If you research LiFePO4 starting and deep-cycle batteries beyond the glossy ads, you’ll soon uncover the two major types of component construction used in their manufacture: cylindrical cells or prism cells.
Cylindrical cells look just as their name implies. Cut open a battery built with them and it will look like several dozen standard D-cells, connected end to end and arranged in rows and columns.
Prism cells for automotive use are larger and look more like flat bricks; typically such cells are 3.2 volts each, thus four of them connected in series create a 12.8-volt battery. (This is how Antigravity Batteries builds their LiFePO4 units.)
Which is better? Not surprisingly, manufacturers using cylindrical cells say cylindrical cells are better, and those using prism cells say prism cells are better. In truth, a high-quality battery can be built using either construction. The difference is in details, and the emphasis each manufacturer places on the respective characteristics of each type.
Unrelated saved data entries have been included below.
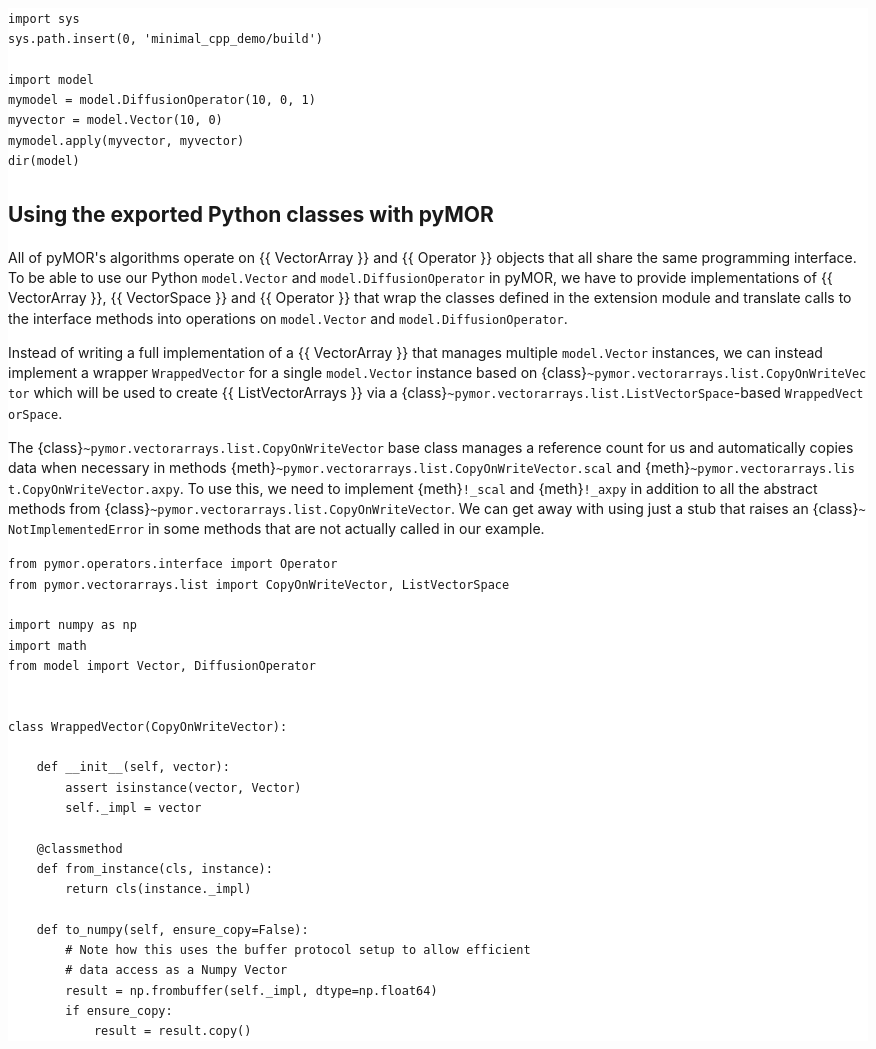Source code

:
 ```{code-cell}
import sys
sys.path.insert(0, 'minimal_cpp_demo/build')

import model
mymodel = model.DiffusionOperator(10, 0, 1)
myvector = model.Vector(10, 0)
mymodel.apply(myvector, myvector)
dir(model)
```

## Using the exported Python classes with pyMOR

All of pyMOR's algorithms operate on {{ VectorArray }} and {{ Operator }} objects that all
share the same programming interface. To be able to use
our Python `model.Vector` and `model.DiffusionOperator` in pyMOR, we have to provide implementations of
{{ VectorArray }}, {{ VectorSpace }} and {{ Operator }} that wrap the classes defined in the extension module
and translate calls to the interface methods into operations on `model.Vector` and `model.DiffusionOperator`.

Instead of writing a full implementation of a {{ VectorArray }} that manages multiple `model.Vector`
instances, we can instead implement a wrapper `WrappedVector` for a single `model.Vector` instance based on
{class}`~pymor.vectorarrays.list.CopyOnWriteVector` which will be used to create
{{ ListVectorArrays }} via a {class}`~pymor.vectorarrays.list.ListVectorSpace`-based `WrappedVectorSpace`.

The {class}`~pymor.vectorarrays.list.CopyOnWriteVector` base class manages a reference count for
us and automatically copies data when necessary in methods {meth}`~pymor.vectorarrays.list.CopyOnWriteVector.scal`
and {meth}`~pymor.vectorarrays.list.CopyOnWriteVector.axpy`. To use this, we need to implement
{meth}`!_scal`
and {meth}`!_axpy` in addition to all the abstract
methods from  {class}`~pymor.vectorarrays.list.CopyOnWriteVector`. We can get away
with using just a stub that raises an {class}`~NotImplementedError` in some methods that are not actually called in our example.

```{code-cell}
from pymor.operators.interface import Operator
from pymor.vectorarrays.list import CopyOnWriteVector, ListVectorSpace

import numpy as np
import math
from model import Vector, DiffusionOperator


class WrappedVector(CopyOnWriteVector):

    def __init__(self, vector):
        assert isinstance(vector, Vector)
        self._impl = vector

    @classmethod
    def from_instance(cls, instance):
        return cls(instance._impl)

    def to_numpy(self, ensure_copy=False):
        # Note how this uses the buffer protocol setup to allow efficient
        # data access as a Numpy Vector
        result = np.frombuffer(self._impl, dtype=np.float64)
        if ensure_copy:
            result = result.copy()
```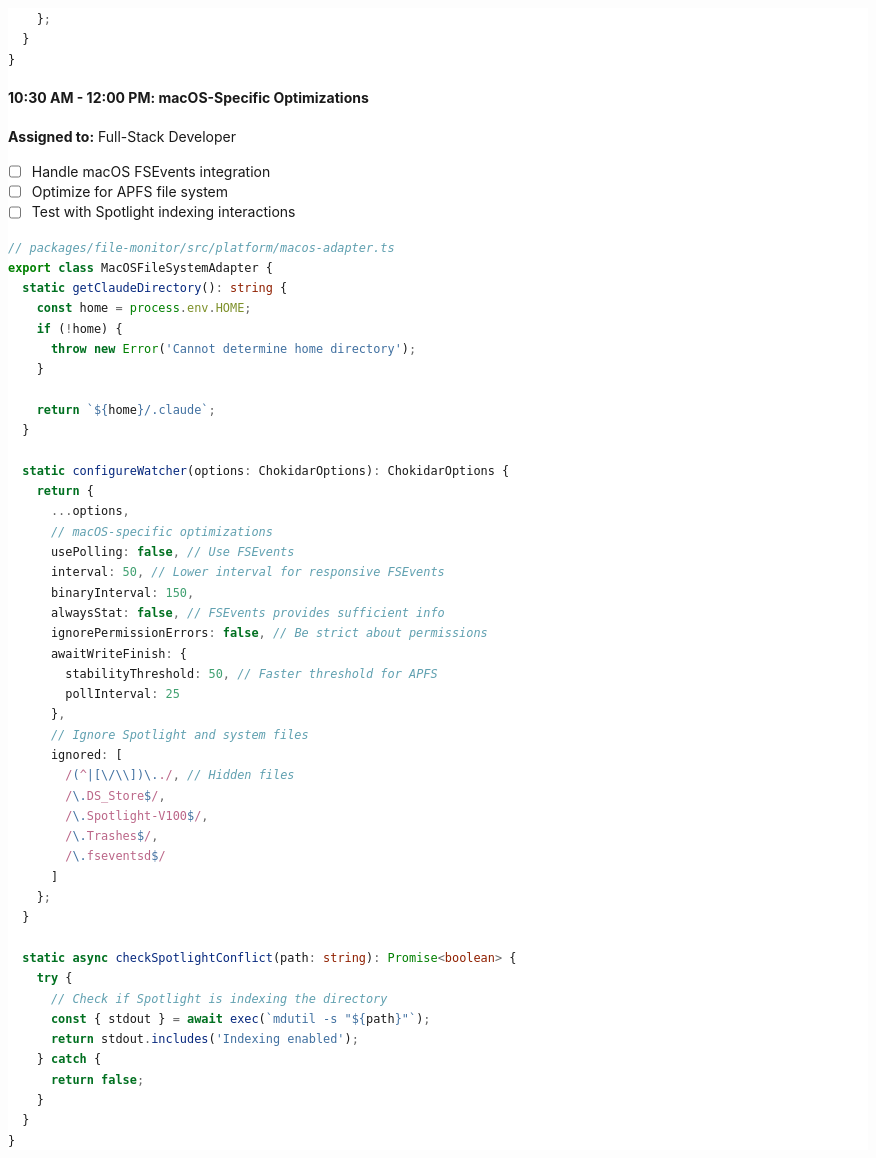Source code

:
 ```typescript
    };
  }
}
```

#### **10:30 AM - 12:00 PM: macOS-Specific Optimizations**
**Assigned to:** Full-Stack Developer
- [ ] Handle macOS FSEvents integration
- [ ] Optimize for APFS file system
- [ ] Test with Spotlight indexing interactions

```typescript
// packages/file-monitor/src/platform/macos-adapter.ts
export class MacOSFileSystemAdapter {
  static getClaudeDirectory(): string {
    const home = process.env.HOME;
    if (!home) {
      throw new Error('Cannot determine home directory');
    }
    
    return `${home}/.claude`;
  }

  static configureWatcher(options: ChokidarOptions): ChokidarOptions {
    return {
      ...options,
      // macOS-specific optimizations
      usePolling: false, // Use FSEvents
      interval: 50, // Lower interval for responsive FSEvents
      binaryInterval: 150,
      alwaysStat: false, // FSEvents provides sufficient info
      ignorePermissionErrors: false, // Be strict about permissions
      awaitWriteFinish: {
        stabilityThreshold: 50, // Faster threshold for APFS
        pollInterval: 25
      },
      // Ignore Spotlight and system files
      ignored: [
        /(^|[\/\\])\../, // Hidden files
        /\.DS_Store$/,
        /\.Spotlight-V100$/,
        /\.Trashes$/,
        /\.fseventsd$/
      ]
    };
  }

  static async checkSpotlightConflict(path: string): Promise<boolean> {
    try {
      // Check if Spotlight is indexing the directory
      const { stdout } = await exec(`mdutil -s "${path}"`);
      return stdout.includes('Indexing enabled');
    } catch {
      return false;
    }
  }
}
```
Cylindrical cells are more amenable to volume production, and are thus less expensive. They handle internal pressures well, and the multiplicity of cells in a typical battery means that if one cell fails, the battery can continue to operate. However, they take up more space, and are more quickly affected by temperature swings—since each cell is small and has an air space around it, they will heat up more quickly or drop below a critical lower temperature more quickly. (On the other hand, of course, they will recover from over- or under-threshold extremes more quickly as well.) A battery made with cylindrical cells necessitates a multitude of mechanical connections to build the completed unit, increasing the potential for internal structural issues due to vibration and impact.
Prism cells are more difficult and thus expensive to manufacture. Their chief advantage lies in a greater ability to tolerate over-charging as well as over-discharging. Thanks to their configuration they also boast superior energy density compared to prism cells, which means greater flexibility for the manufacturer, and potentially lighter weight in the completed battery. In terms of thermal management, their compact form means a prism-cell automotive battery will take significantly longer to reach either a high or low temperature threshold—and, of course, longer to recover from that threshold.
According to Scott Schafer at Antigravity, the company’s first LiFePO4 batteries were cylindrical-cell models—but they switched to prism cells some time ago. Why? “Reliability,” according to Scott. He noticed that the higher-end manufacturers of cells were using prism technology more and more, and indeed, since switching their offerings, Antigravity has experienced a drop in warranty claims, which he attributes largely to that greater tolerance for over-charging and over-discharging. That was enough to convince me.